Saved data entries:
——————————

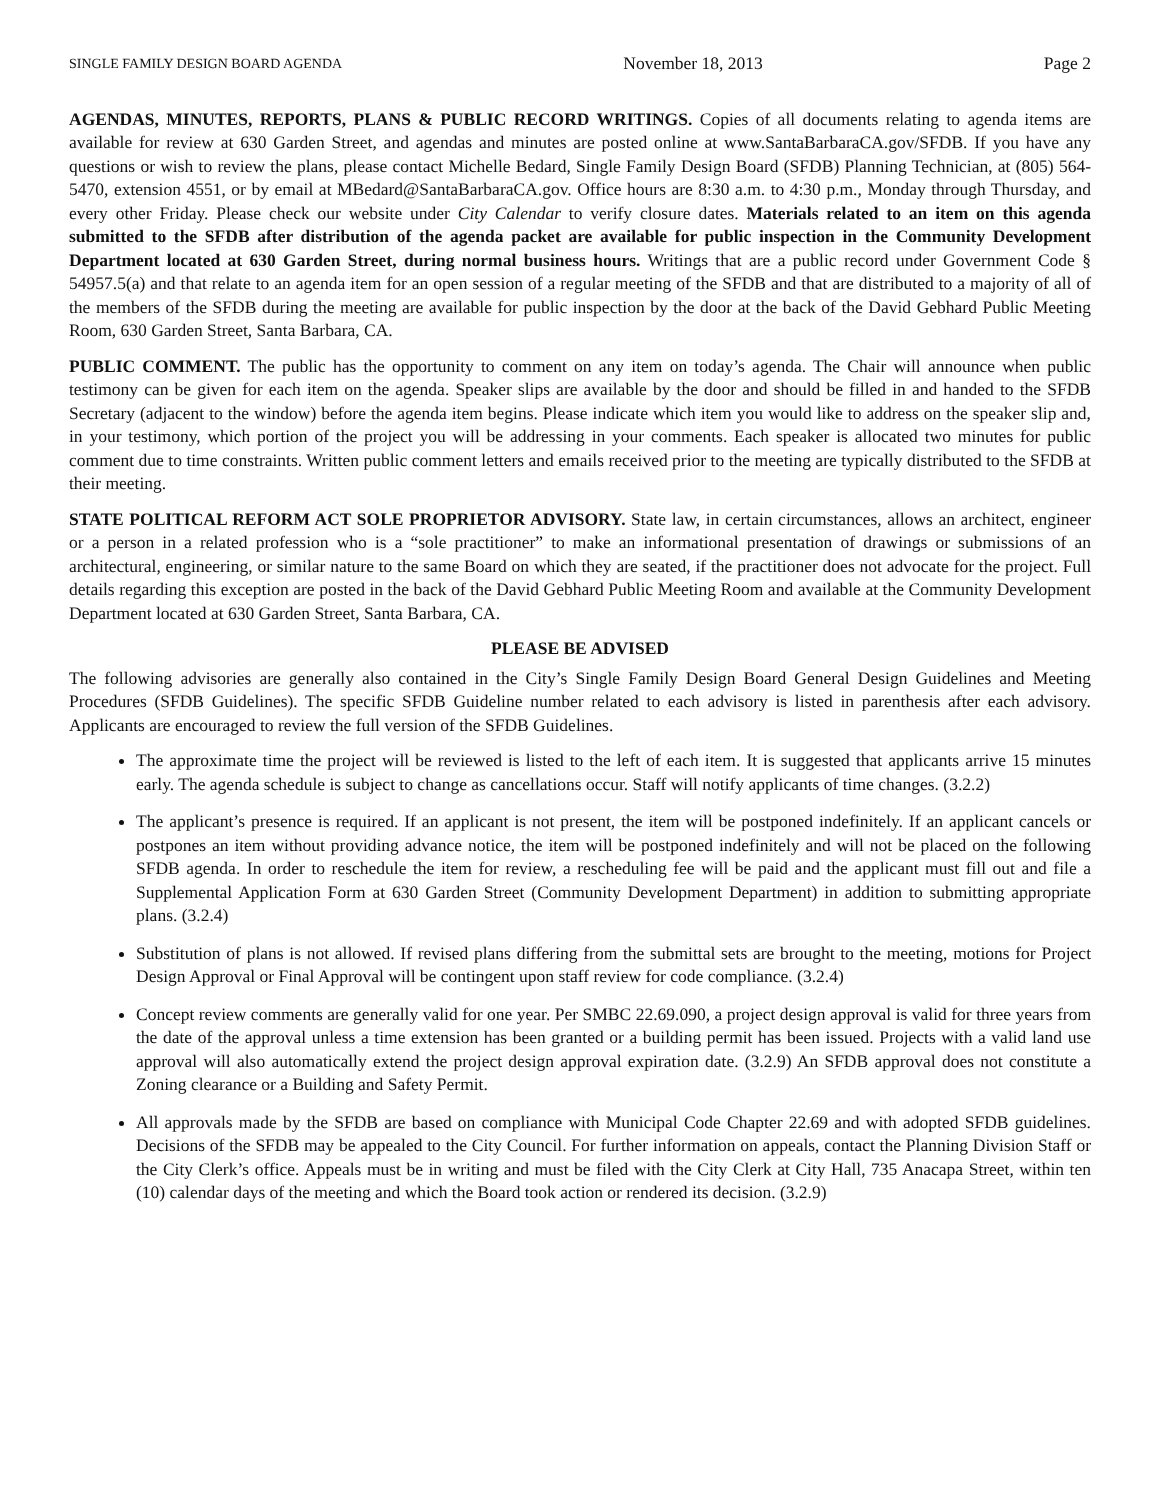SINGLE FAMILY DESIGN BOARD AGENDA November 18, 2013 Page 2
AGENDAS, MINUTES, REPORTS, PLANS & PUBLIC RECORD WRITINGS. Copies of all documents relating to agenda items are available for review at 630 Garden Street, and agendas and minutes are posted online at www.SantaBarbaraCA.gov/SFDB. If you have any questions or wish to review the plans, please contact Michelle Bedard, Single Family Design Board (SFDB) Planning Technician, at (805) 564-5470, extension 4551, or by email at MBedard@SantaBarbaraCA.gov. Office hours are 8:30 a.m. to 4:30 p.m., Monday through Thursday, and every other Friday. Please check our website under City Calendar to verify closure dates. Materials related to an item on this agenda submitted to the SFDB after distribution of the agenda packet are available for public inspection in the Community Development Department located at 630 Garden Street, during normal business hours. Writings that are a public record under Government Code § 54957.5(a) and that relate to an agenda item for an open session of a regular meeting of the SFDB and that are distributed to a majority of all of the members of the SFDB during the meeting are available for public inspection by the door at the back of the David Gebhard Public Meeting Room, 630 Garden Street, Santa Barbara, CA.
PUBLIC COMMENT. The public has the opportunity to comment on any item on today’s agenda. The Chair will announce when public testimony can be given for each item on the agenda. Speaker slips are available by the door and should be filled in and handed to the SFDB Secretary (adjacent to the window) before the agenda item begins. Please indicate which item you would like to address on the speaker slip and, in your testimony, which portion of the project you will be addressing in your comments. Each speaker is allocated two minutes for public comment due to time constraints. Written public comment letters and emails received prior to the meeting are typically distributed to the SFDB at their meeting.
STATE POLITICAL REFORM ACT SOLE PROPRIETOR ADVISORY. State law, in certain circumstances, allows an architect, engineer or a person in a related profession who is a “sole practitioner” to make an informational presentation of drawings or submissions of an architectural, engineering, or similar nature to the same Board on which they are seated, if the practitioner does not advocate for the project. Full details regarding this exception are posted in the back of the David Gebhard Public Meeting Room and available at the Community Development Department located at 630 Garden Street, Santa Barbara, CA.
PLEASE BE ADVISED
The following advisories are generally also contained in the City’s Single Family Design Board General Design Guidelines and Meeting Procedures (SFDB Guidelines). The specific SFDB Guideline number related to each advisory is listed in parenthesis after each advisory. Applicants are encouraged to review the full version of the SFDB Guidelines.
The approximate time the project will be reviewed is listed to the left of each item. It is suggested that applicants arrive 15 minutes early. The agenda schedule is subject to change as cancellations occur. Staff will notify applicants of time changes. (3.2.2)
The applicant’s presence is required. If an applicant is not present, the item will be postponed indefinitely. If an applicant cancels or postpones an item without providing advance notice, the item will be postponed indefinitely and will not be placed on the following SFDB agenda. In order to reschedule the item for review, a rescheduling fee will be paid and the applicant must fill out and file a Supplemental Application Form at 630 Garden Street (Community Development Department) in addition to submitting appropriate plans. (3.2.4)
Substitution of plans is not allowed. If revised plans differing from the submittal sets are brought to the meeting, motions for Project Design Approval or Final Approval will be contingent upon staff review for code compliance. (3.2.4)
Concept review comments are generally valid for one year. Per SMBC 22.69.090, a project design approval is valid for three years from the date of the approval unless a time extension has been granted or a building permit has been issued. Projects with a valid land use approval will also automatically extend the project design approval expiration date. (3.2.9) An SFDB approval does not constitute a Zoning clearance or a Building and Safety Permit.
All approvals made by the SFDB are based on compliance with Municipal Code Chapter 22.69 and with adopted SFDB guidelines. Decisions of the SFDB may be appealed to the City Council. For further information on appeals, contact the Planning Division Staff or the City Clerk’s office. Appeals must be in writing and must be filed with the City Clerk at City Hall, 735 Anacapa Street, within ten (10) calendar days of the meeting and which the Board took action or rendered its decision. (3.2.9)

——————————

Your instructions: Tally, across the records, each line that contains the word "must", and answer with nothing except the count.

Final answer: 2